Elle s’adresse à Jésus avec une expression qui ressemble à celle de l’aveugle de Jéricho : « Aie pitié de moi, Fils de David ! ». L’homme de Jéricho était juif, pas cette femme. Elle acquiesce au code judaïque pour demander !
- Une demande de miséricorde, adressée uniquement à Dieu, pas à un homme.
- Un cri vers « le Fils de David », qui est une expression judaïsante.
- Et un appel pour sa fille, rien que pour elle.
Cette femme représente plus qu’elle-même. À elle seule, elle est un peuple, elle est un monde, le monde des chercheurs de Dieu !
Elle nous apprend aussi que la vie de foi n’est pas un rapport d’intérêt, mais une adoration et une reconnaissance !
Elle nous apprend le courage et la ténacité. On pourrait penser que Jésus teste cette femme et qu’il est presque pris en flagrant délit d’intolérance et de mépris ! NON !
En même temps que le courage et l’abnégation de la foi de cette femme, Jésus fait œuvre de pédagogie. Comprenons bien !
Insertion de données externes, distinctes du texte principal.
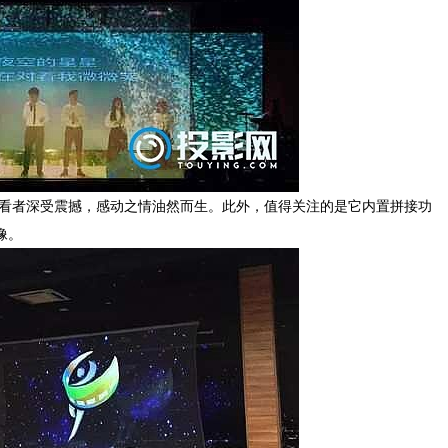
让观看者深受震撼，感动之情油然而生。此外，值得关注的是它内置拼接功
像。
Dans cet épisode, Jésus prépare l’entrée des autres peuples dans l’Alliance. Il est venu en premier pour les « brebis perdues d’Israël ». Israël, ce sont les Juifs, ceux qui se réfèrent à l’enseignement de Moïse, ce sont les disciples, les apôtres. Il y a l’heure d’Israël, puis il y aura l’heure des païens. Entre les deux, il y aura l’heure de la Croix pour rassembler Juifs et non-Juifs. Chaque chose en son temps… Il y a un commencement : la Parole donnée à Israël. Il y a une fin : la Parole donnée à tous. Pour l’heure, c’est le temps de l’épreuve de la foi, de la profondeur et de la justesse de la foi pour cette femme et les nouveaux appelés.
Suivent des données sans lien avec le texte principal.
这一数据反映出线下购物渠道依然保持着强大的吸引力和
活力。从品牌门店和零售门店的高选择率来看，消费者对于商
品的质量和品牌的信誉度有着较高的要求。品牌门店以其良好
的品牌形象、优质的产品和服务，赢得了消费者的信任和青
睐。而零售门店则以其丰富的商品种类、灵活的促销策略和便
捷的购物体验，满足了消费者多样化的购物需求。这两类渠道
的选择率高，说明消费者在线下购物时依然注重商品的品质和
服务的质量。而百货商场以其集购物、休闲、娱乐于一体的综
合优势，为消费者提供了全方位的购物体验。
Et cette femme insiste et revient à la charge…
Et le temps des miettes est là… À travers cette épreuve, ce temps des miettes est quasi terminé ! L’humilité, voire l’humiliation, de cette femme au courage sans nom, a montré qu’elle avait une vraie conscience de la foi : elle ne considère pas que Jésus lui doit quelque chose, elle accepte de se contenter des miettes du Festin que Dieu a préparé pour Israël. Sa fille va guérir, car sa foi est vraie, sa foi est immense.
Merci, chère Syro-Phénicienne. Tu nous donnes trois repères pour notre foi :
- Accueillir la Parole, non comme des miettes, mais comme un vrai repas, une véritable nourriture qui apaise et réconforte.
- Accepter que la foi puisse aussi naître d’une épreuve qui n’est pas la même pour tous, mais qui vérifie notre profondeur intérieure.
- Enfin, il faut beaucoup d’humilité pour construire en nous un être croyant !
Jésus, donne-moi la foi de cette femme. AMEN.